Was kann ich denn dafür, dass in diesem Moment irgend so ein doofer Nachbar mit der Zigarette auf der Straße stehen musste? Den hatte sicher seine Frau da rausgeschickt. Aber nicht der Geheimdienst. Axel hingegen lächelte spöttisch und entsicherte seine Walter 09. Man konnte nicht wissen.
Gut. Ein letzter Versuch:
"Und was wäre, wenn Du einfach ab jetzt die pure Wahrheit schreiben würdest? Wenn die NSA nämlich annimmt, dass Du weißt, dass sie wissen, dass Du weißt, dass sie alles wissen, werden die doch das, was sie lesen, nicht so lesen wie wenn sie es läsen, solange Du nicht weißt, dass sie wissen, dass du weißt, dass sie alles wissen...oder? Ist doch so!"
Aber Axel hörte mir schon nicht mehr zu.
Ich habe Erika, meiner Freundin ausreden können, dass seltsame Mails von Axel mehr als ein Versuch sind, den Staat zu unterminieren.

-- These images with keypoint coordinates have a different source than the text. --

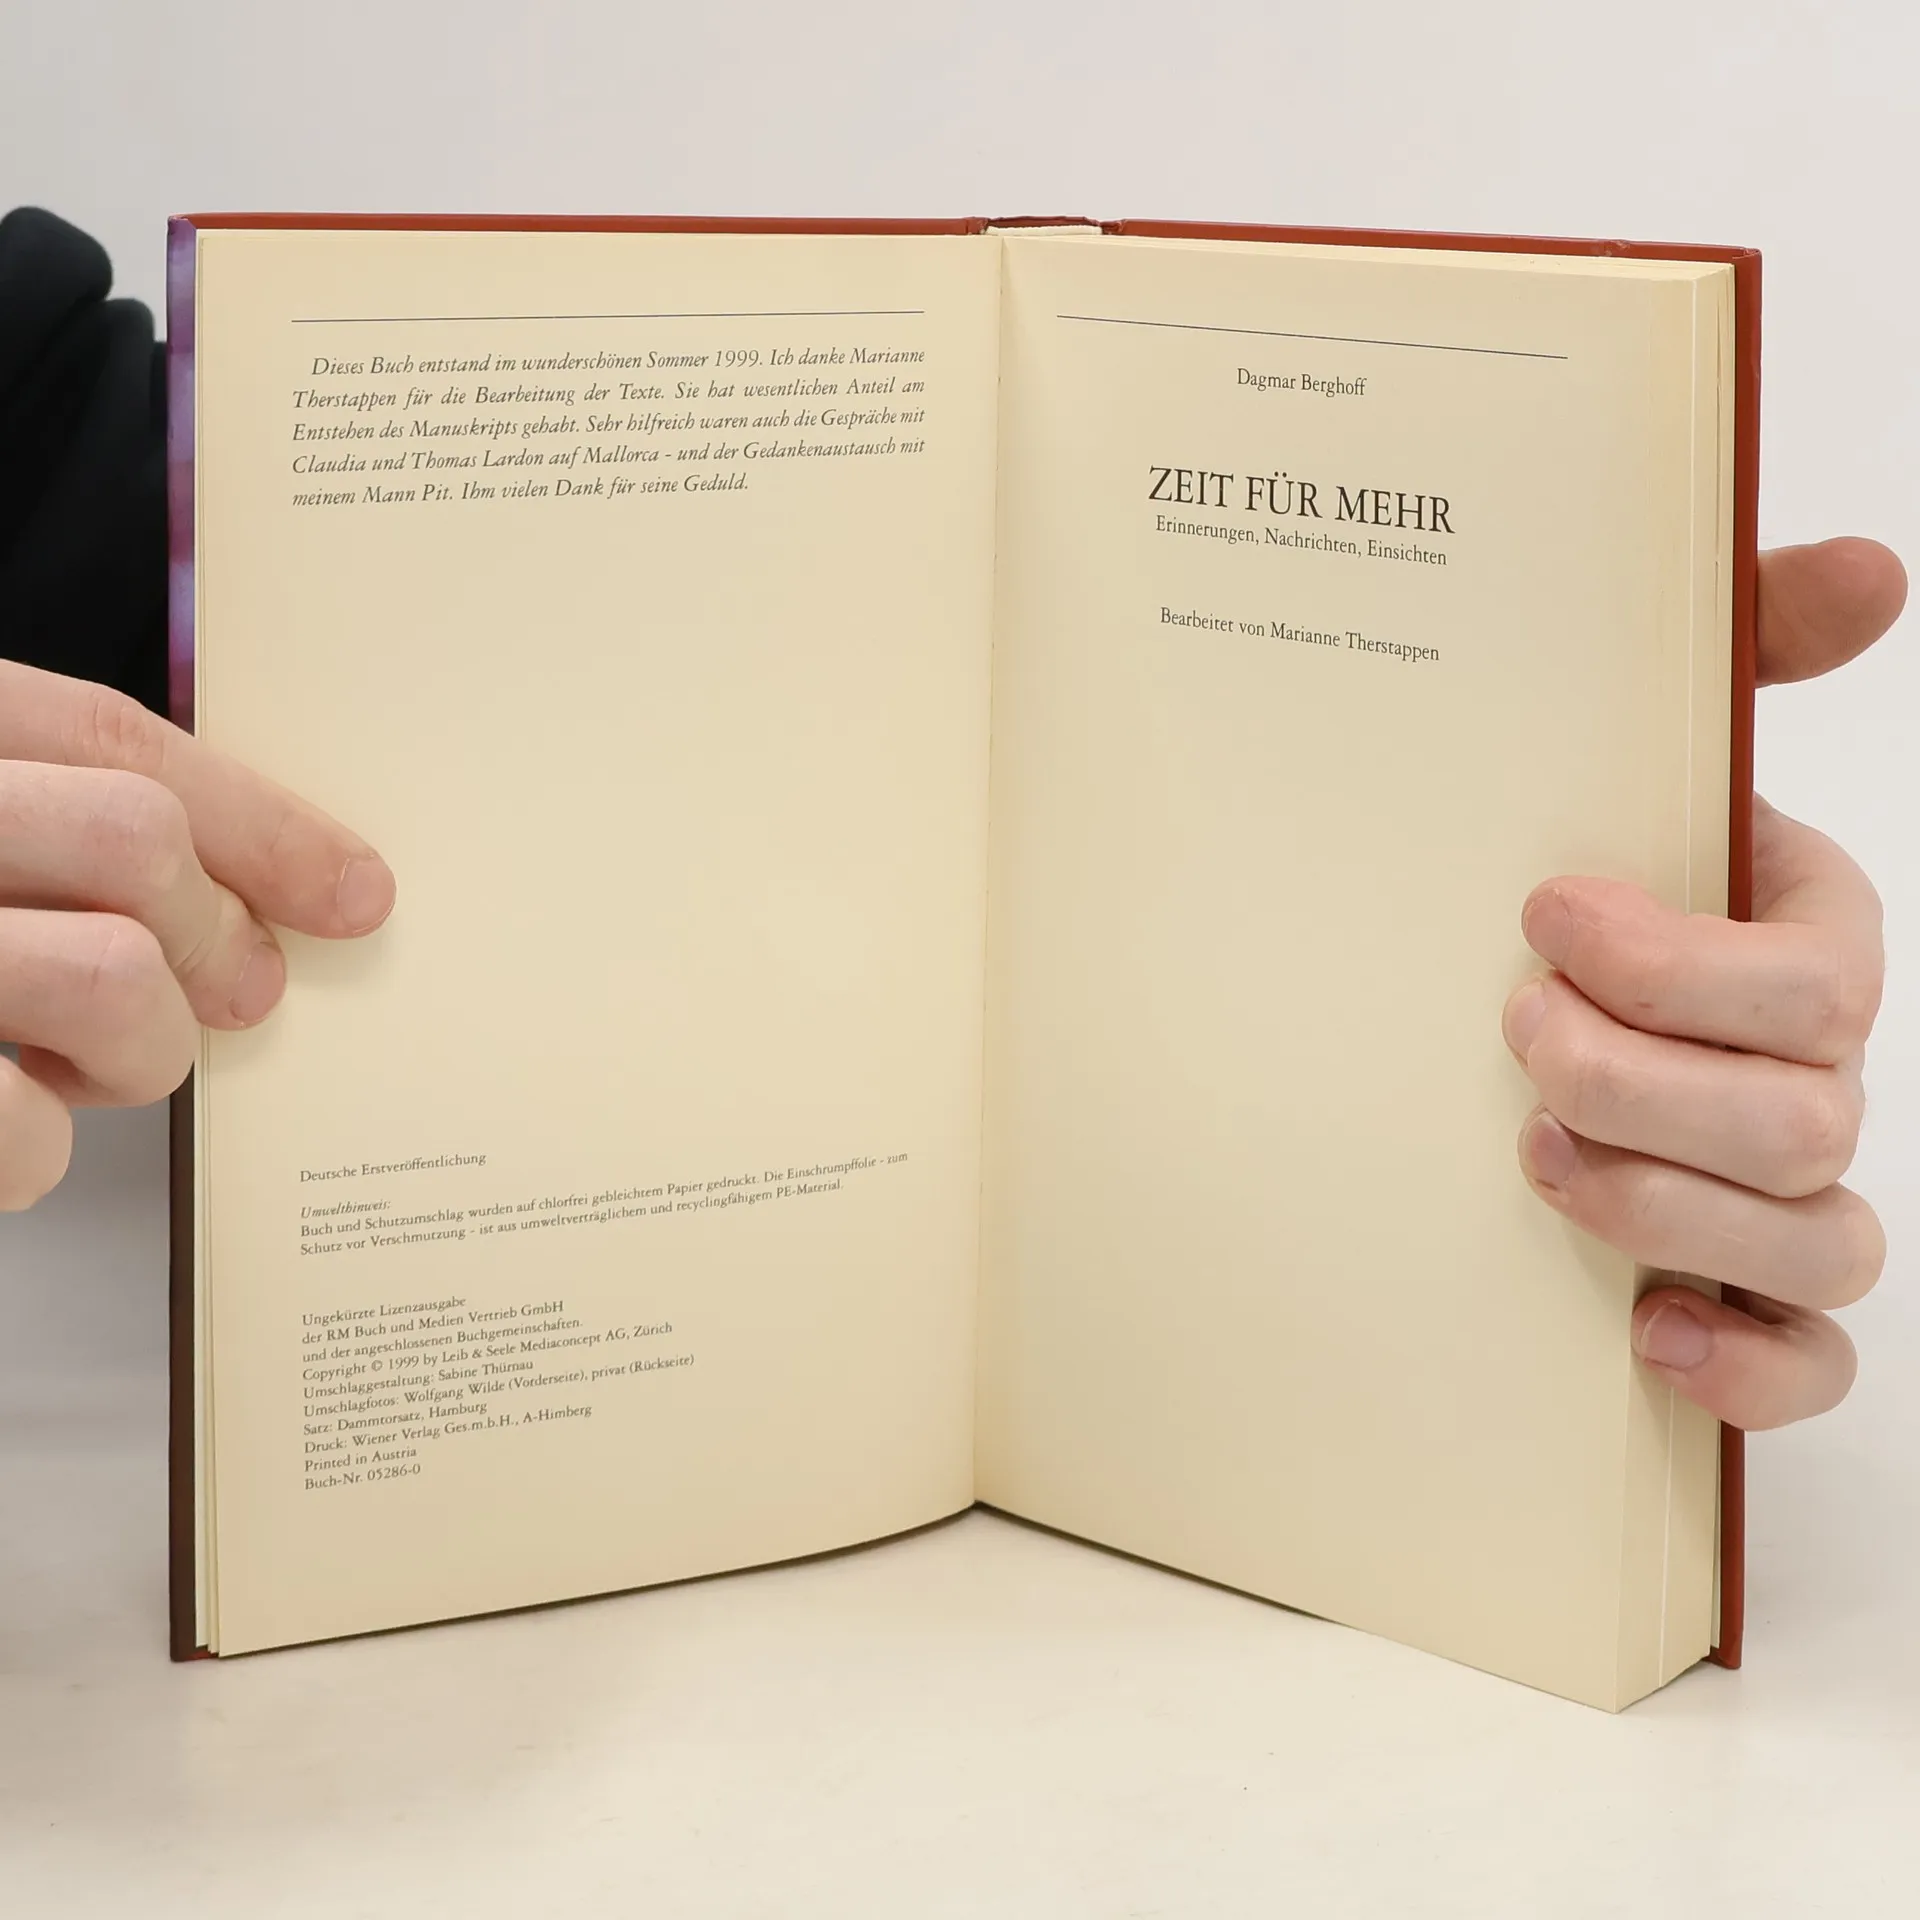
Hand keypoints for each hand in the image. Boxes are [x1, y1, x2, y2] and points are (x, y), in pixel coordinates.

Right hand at [0, 663, 393, 1208]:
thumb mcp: (0, 843)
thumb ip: (74, 836)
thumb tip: (270, 901)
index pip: (113, 741)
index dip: (261, 822)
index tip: (357, 894)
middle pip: (136, 838)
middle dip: (212, 934)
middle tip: (234, 994)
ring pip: (113, 976)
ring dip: (135, 1048)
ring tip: (76, 1062)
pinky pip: (28, 1130)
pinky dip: (41, 1146)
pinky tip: (9, 1120)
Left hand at [1504, 538, 1906, 1428]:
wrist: (1494, 993)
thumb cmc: (1571, 873)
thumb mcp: (1634, 747)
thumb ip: (1743, 642)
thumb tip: (1872, 566)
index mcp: (1801, 950)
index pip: (1814, 984)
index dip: (1683, 970)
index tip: (1540, 916)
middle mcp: (1812, 1075)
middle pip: (1801, 1121)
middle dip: (1643, 1084)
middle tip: (1512, 1032)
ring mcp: (1785, 1191)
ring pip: (1817, 1239)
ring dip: (1668, 1210)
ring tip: (1533, 1154)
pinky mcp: (1745, 1291)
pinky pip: (1812, 1358)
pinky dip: (1750, 1362)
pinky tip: (1647, 1337)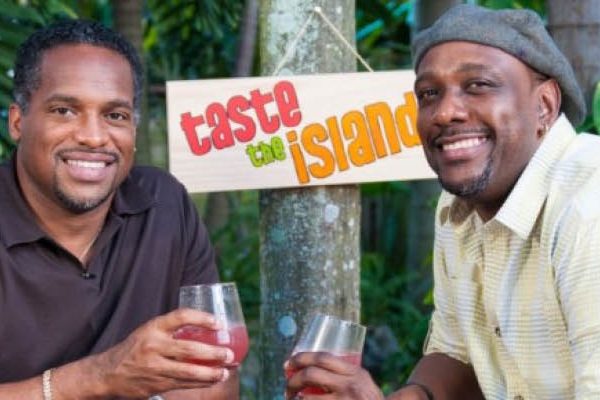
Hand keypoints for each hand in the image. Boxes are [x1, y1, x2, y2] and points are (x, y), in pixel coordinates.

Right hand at [90, 308, 233, 397]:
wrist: (107, 373)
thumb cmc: (136, 348)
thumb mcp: (149, 331)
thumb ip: (172, 330)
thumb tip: (207, 327)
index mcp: (153, 327)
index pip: (181, 316)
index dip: (202, 318)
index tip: (219, 322)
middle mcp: (154, 345)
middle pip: (189, 348)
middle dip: (213, 353)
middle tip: (229, 353)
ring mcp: (155, 366)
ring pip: (188, 371)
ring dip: (211, 373)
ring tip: (225, 371)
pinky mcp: (156, 384)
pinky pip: (183, 384)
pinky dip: (201, 382)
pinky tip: (213, 380)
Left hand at [285, 351, 383, 399]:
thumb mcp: (364, 383)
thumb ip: (346, 375)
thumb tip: (313, 367)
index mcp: (355, 372)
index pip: (323, 358)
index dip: (301, 358)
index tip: (288, 363)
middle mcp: (350, 386)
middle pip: (311, 374)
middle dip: (293, 380)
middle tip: (287, 386)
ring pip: (308, 398)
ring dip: (295, 399)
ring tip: (291, 399)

Und im Übrigen schreibe ich ihm ab und zu kleine Kassiber mit Signalsätzen wie "Die Ente hat heute keine Schlappschuhe an" oder "Der Donnergroll von Inge Meysel ist nichts gegen die Apathie des Seins in einem Musikantenstadl" Ich denke, das braucht Axel jetzt, um sich verstanden zu fühlen. Vielleicht würde er sich auch nach der ersten Verhaftung etwas beruhigen. Es ist gut einen Feind zu haben.
Man muss seine Freunde ernst nehmen. Erika ist da anderer Meinung. Sie hat Axel von den wöchentlichen Bridge-Turnieren in unserem Partykeller ausgeschlossen. Das hat seine Verdachtsmomente erhärtet. An seiner Stelle wäre ich da aber vollkommen beruhigt. Erika hat keine Gene für Geheimnisse. Glaube ich.
P.S.: Axel philosophiert seit neuestem ein wenig auf seinem Forum über Gott und die Welt. Leider. Los, Rauchbomben!